James B.: The missing tiles were made from raw material that was imported from Italy and (close-up of worker’s hands applying a dab of glue on mosaic tile) the aesthetic matching was done by the conservation team (profile of worker repairing mosaic tiles) and the integration (close-up of worker’s hand repairing mosaic tile with tweezers) of those new tiles with the old was actually very good and you can’t (close-up of a conservator’s purple-gloved hand applying grout to mosaic wall) really see the difference.
(Profile of worker)
VO: Together, these small jewel-like tiles create an intricate work of art and an impressive (horizontal pan of Wellington Building entrance) entranceway into the building.
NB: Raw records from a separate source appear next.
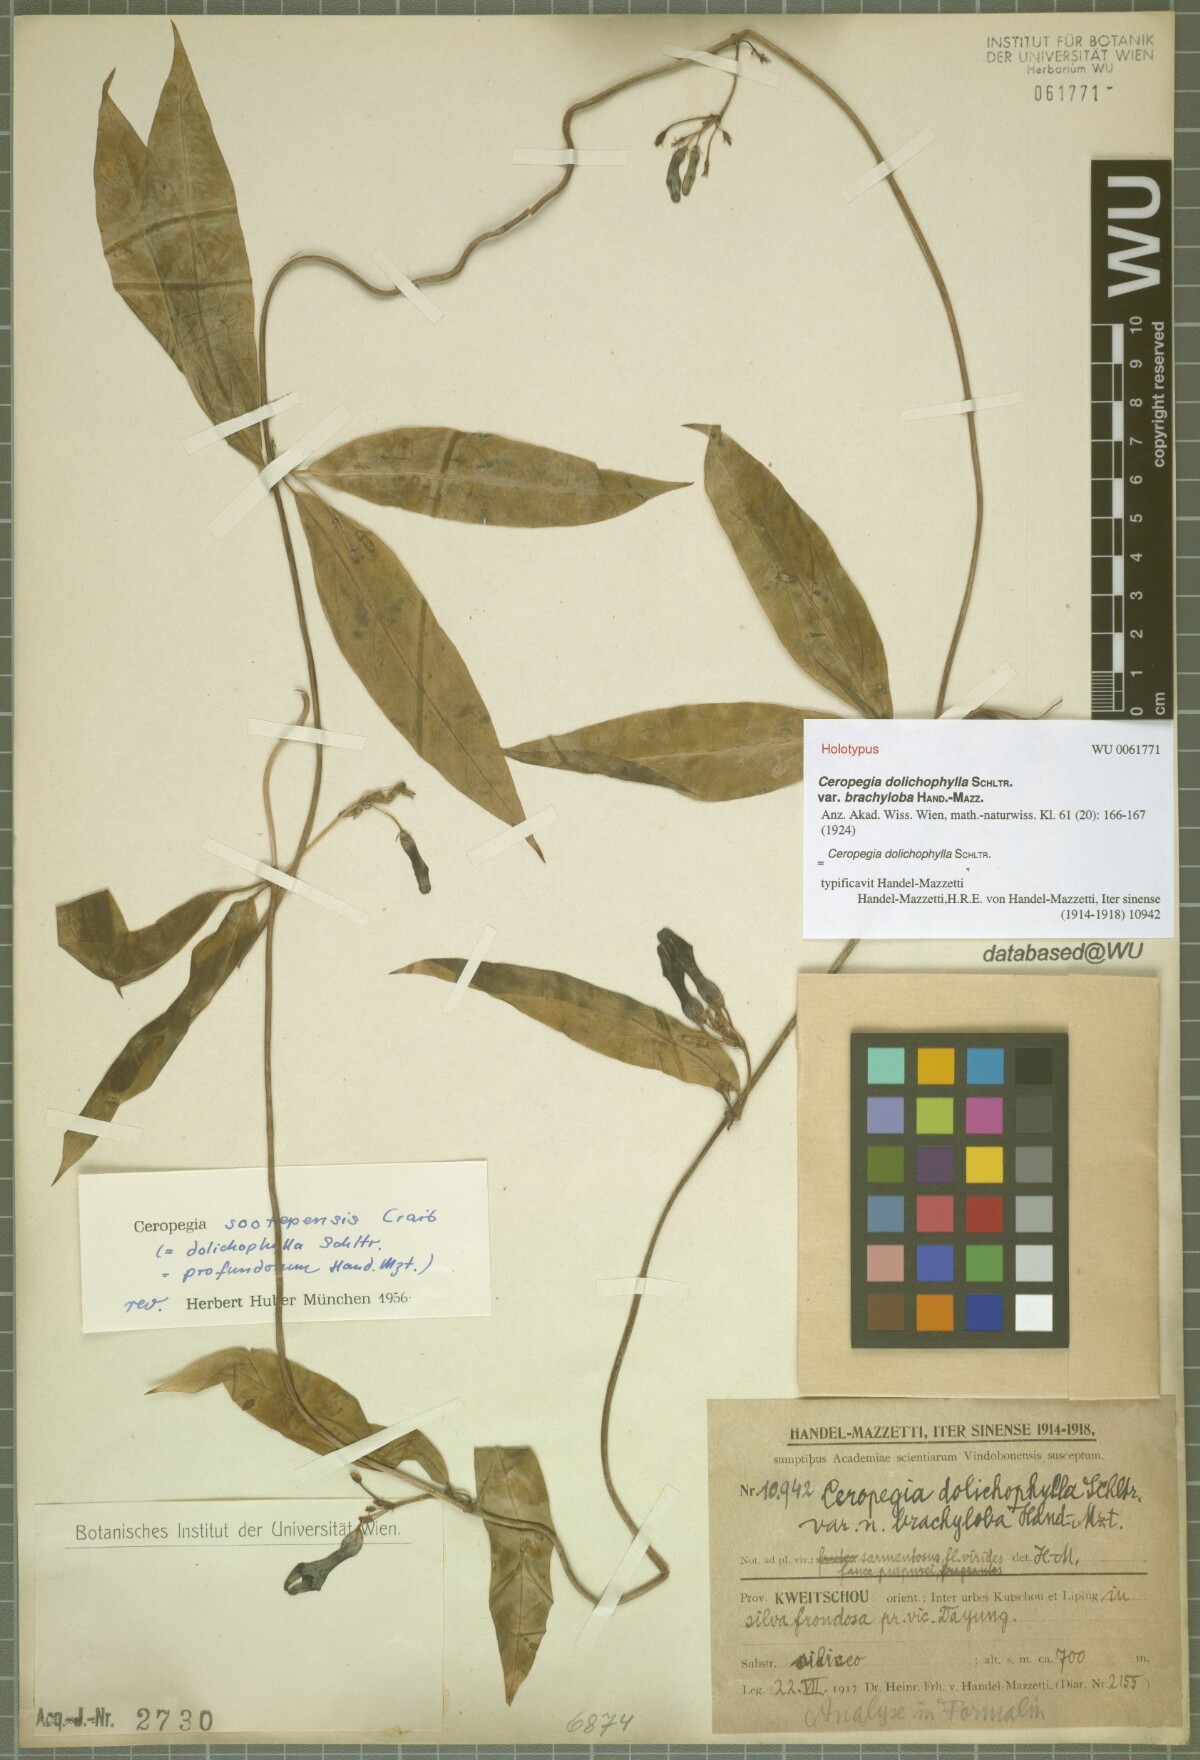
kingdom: Plantae
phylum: Tracheophyta
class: Magnoliopsida
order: Gentianales
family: Apocynaceae
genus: Ceropegia
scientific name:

James B.: When you see the mosaic, the thing that strikes you (vertical pan of ceiling mosaic) is that it appears to be a sea of gold. (close-up of ceiling mosaic) (zoom of ceiling mosaic figure) When you walk in it looks as if you’re walking into an ancient church but (zoom out of ceiling mosaic) then the figures start revealing themselves, and they’re essentially (close-up of mosaic figures) modern figures from the 1920s.
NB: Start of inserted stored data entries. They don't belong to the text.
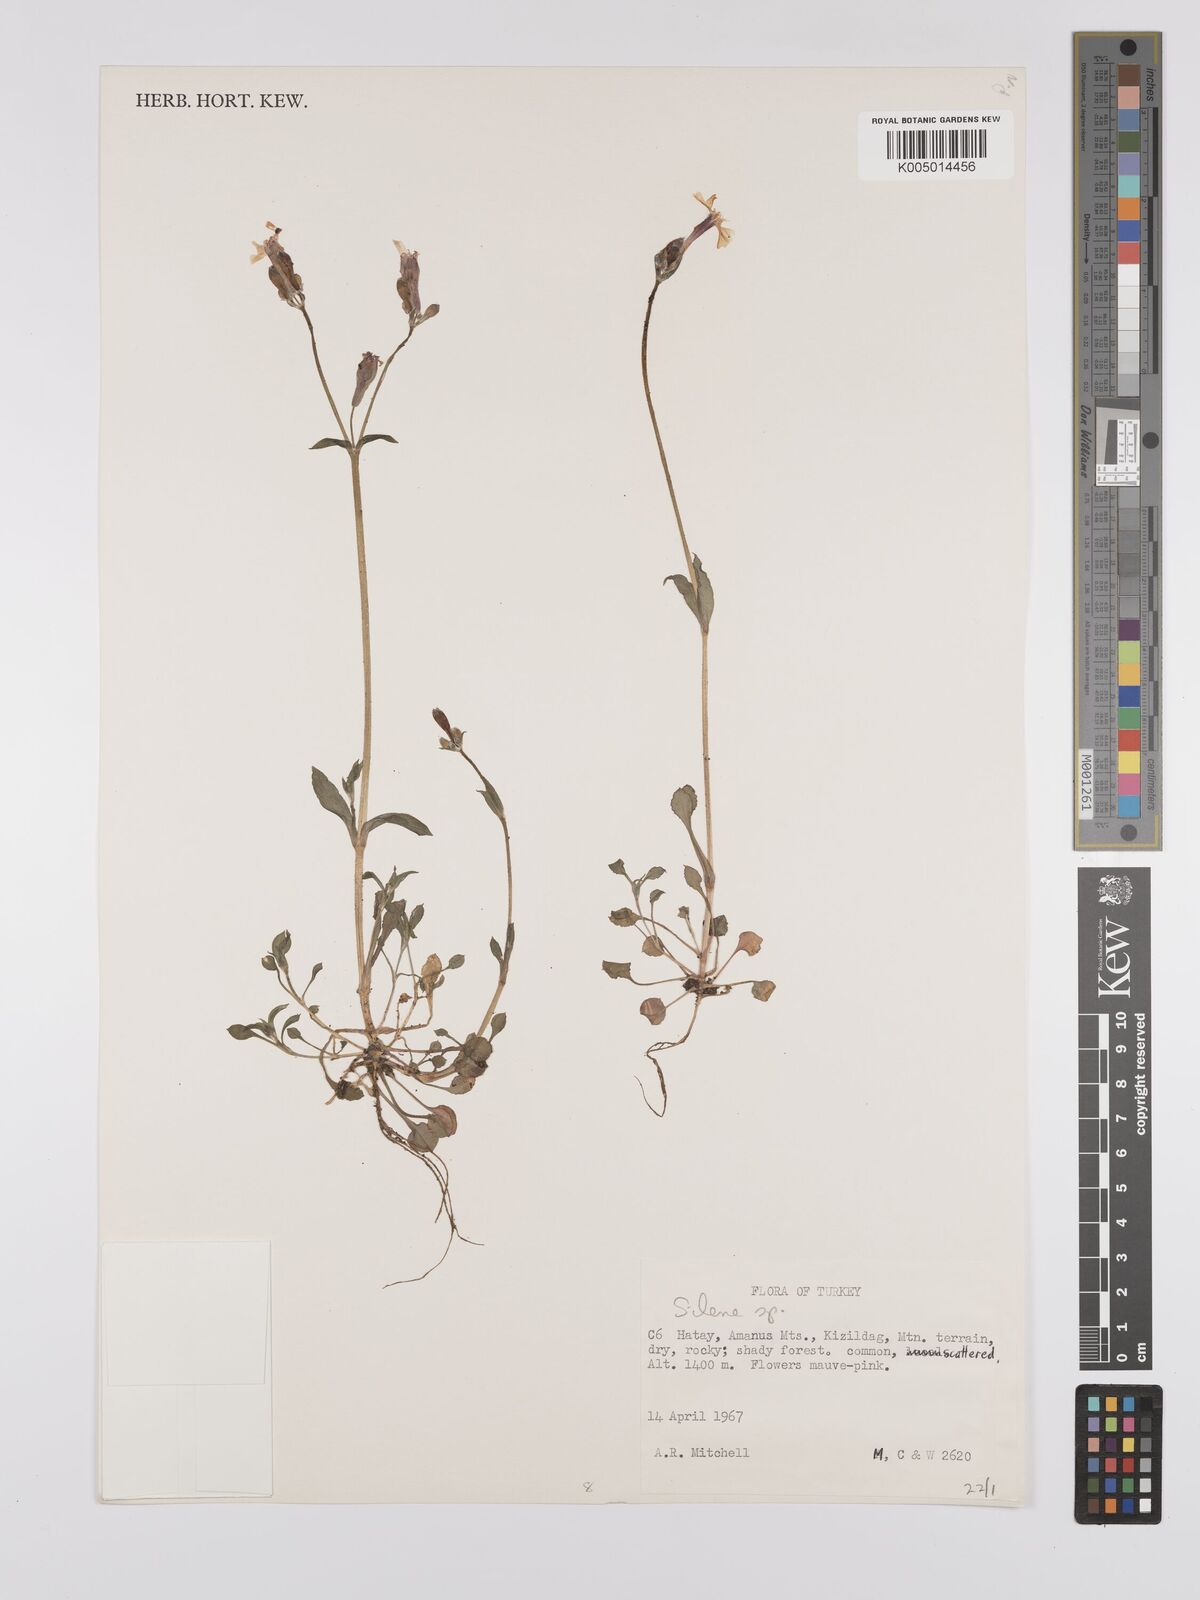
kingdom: Plantae
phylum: Tracheophyta
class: Magnoliopsida
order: Caryophyllales
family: Caryophyllaceae
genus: Silene
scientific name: Silene
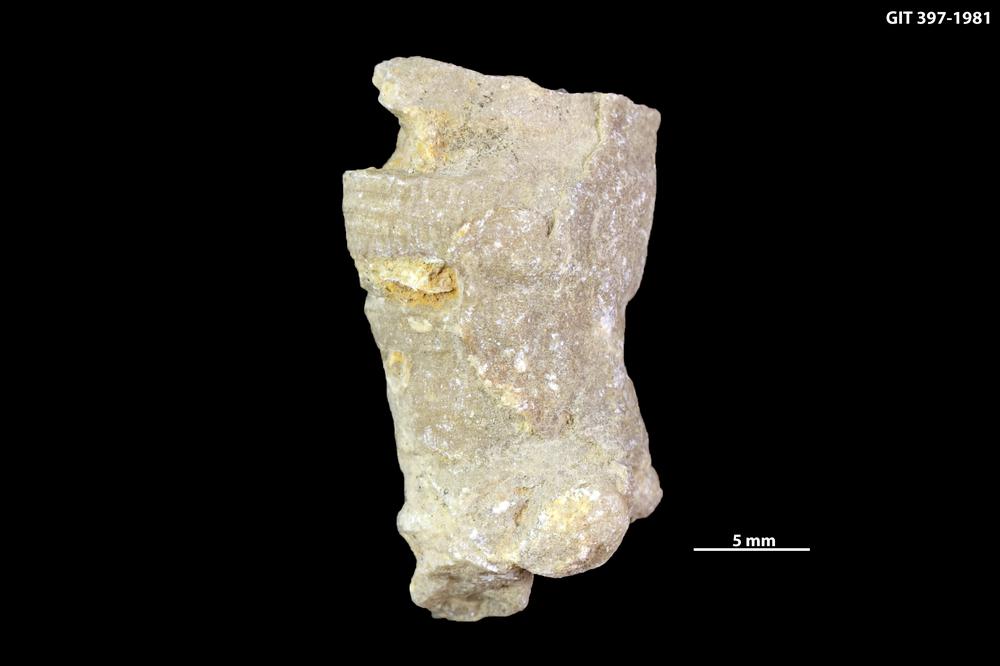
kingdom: Animalia
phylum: Cnidaria
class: Anthozoa
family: Cystiphyllidae
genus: Microplasma
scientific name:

(Close-up of ceiling mosaic.)
James B.: I’d say it’s one of the biggest (close-up of mosaic figures) and most accomplished mosaics (close-up of ceiling mosaic) of this type in the country.
(Horizontal pan of mosaic figures.)
(Cut to black and music stops.)
(Text on screen: One piece of art, restored, piece by piece.)
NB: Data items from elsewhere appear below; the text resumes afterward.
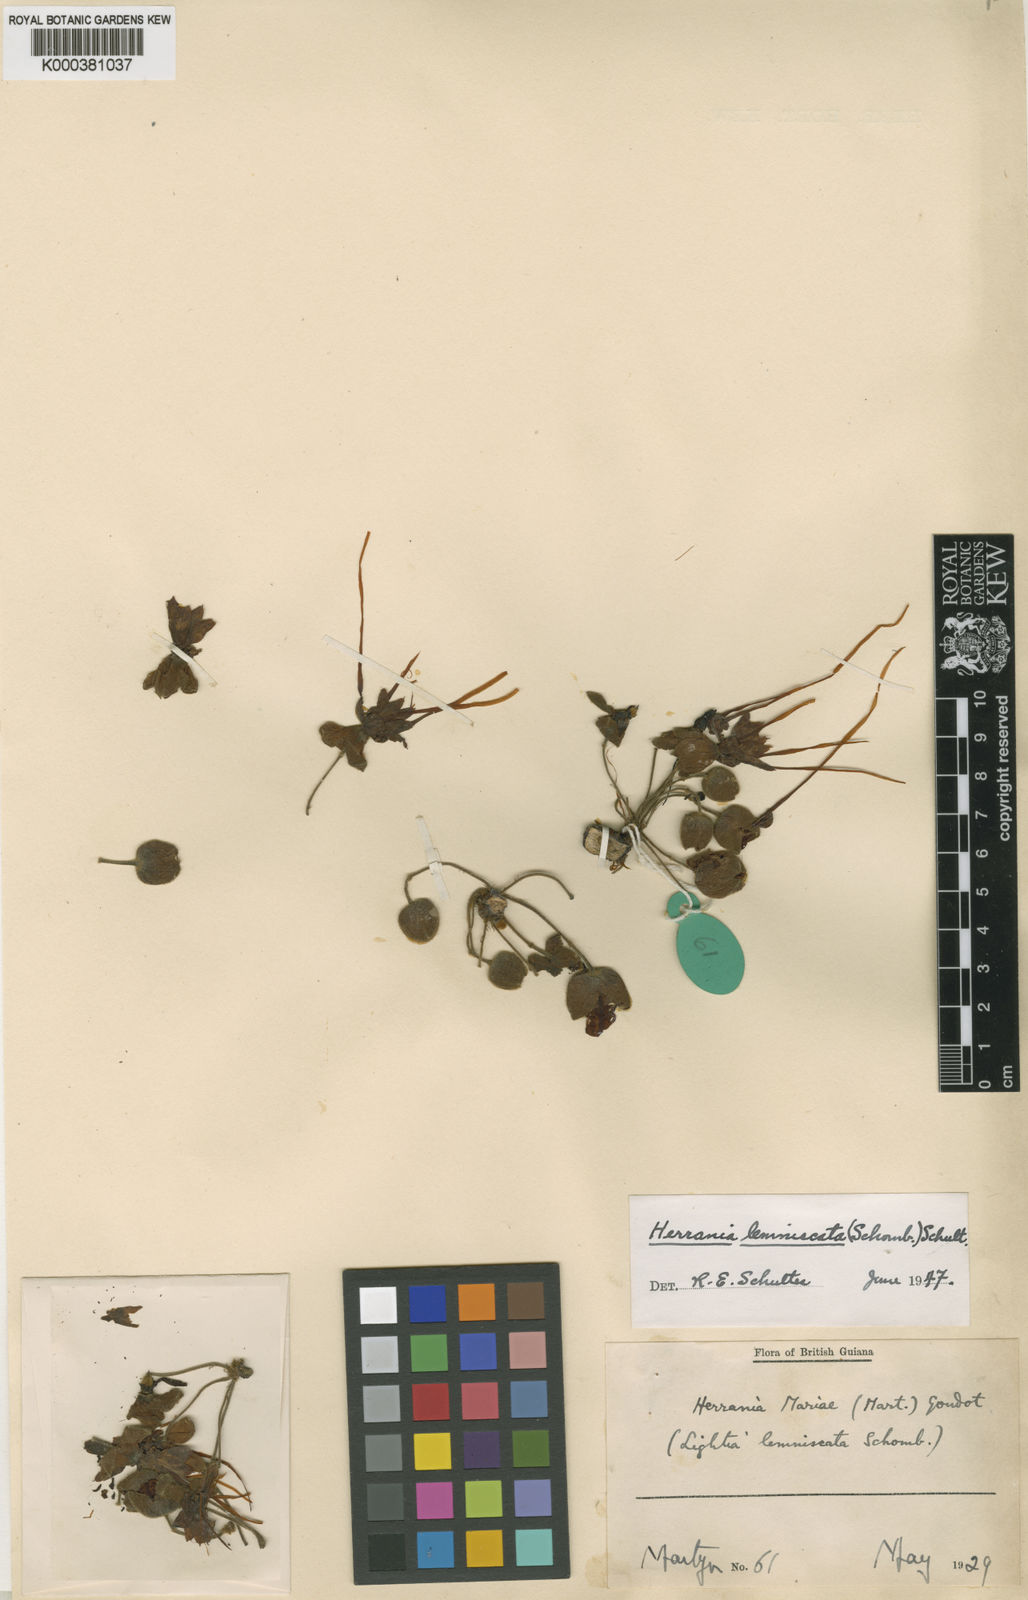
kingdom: Plantae
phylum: Tracheophyta
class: Magnoliopsida
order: Malvales
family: Malvaceae
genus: Herrania
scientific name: Herrania mariae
The Wellington Building was rehabilitated with the intent to help green government operations by reducing Parliament’s environmental footprint. Sustainable and energy efficient measures incorporated into the Building include:
- a green roof complete with a rainwater collection system to water the plants, reduce energy consumption
- solar panels to pre-heat hot water for the building
- sensors to turn off the lights when no one is in the office
- a light well to filter natural light and reduce artificial lighting costs
- a green wall of plants to absorb carbon dioxide, dampen noise and to clean and humidify the air
- air recovery units to recycle heat in the building to heat incoming air and water
- the reuse of the former masonry and marble work to reduce waste and reduce costs
As well, construction crews have reused or recycled 97% of the non-contaminated waste at the site. This means that approximately 21,800 metric tons of material did not head to the landfill!
The project is Green Globes certified. By improving energy efficiency, the project earned a very high eco-rating of four Green Globes. This designation indicates leadership in energy and environmental design practices.
Here is a snapshot of the Wellington Building rehabilitation project.
- Scope: Complete rehabilitation of the building.
- Project status: Construction started in 2010 and was completed in 2016.
- Project cost: $425 million (excluding Harmonized Sales Tax (HST)). The overall budget is not limited to the construction work. The budget also includes items such as:
- planning, professional and consultant fees
- architectural design fees
- demolition work
- abatement of hazardous materials
- seismic upgrading
- restoration of exterior masonry and roof
- replacement of mechanical, information technology (IT) and electrical systems
- fit-up of interior spaces
- IT equipment
- risk, escalation and contingencies
- Job opportunities: The overall project created or sustained approximately 3,500 jobs.
- Design contract: Competitively awarded to NORR Ltd. (Consult the contract notice: contract number EHA29-070550/001/FE.)
- Construction management contract: Competitively awarded to EllisDon Corp. (Consult the contract history: contract number EP756-113840/001/FG.)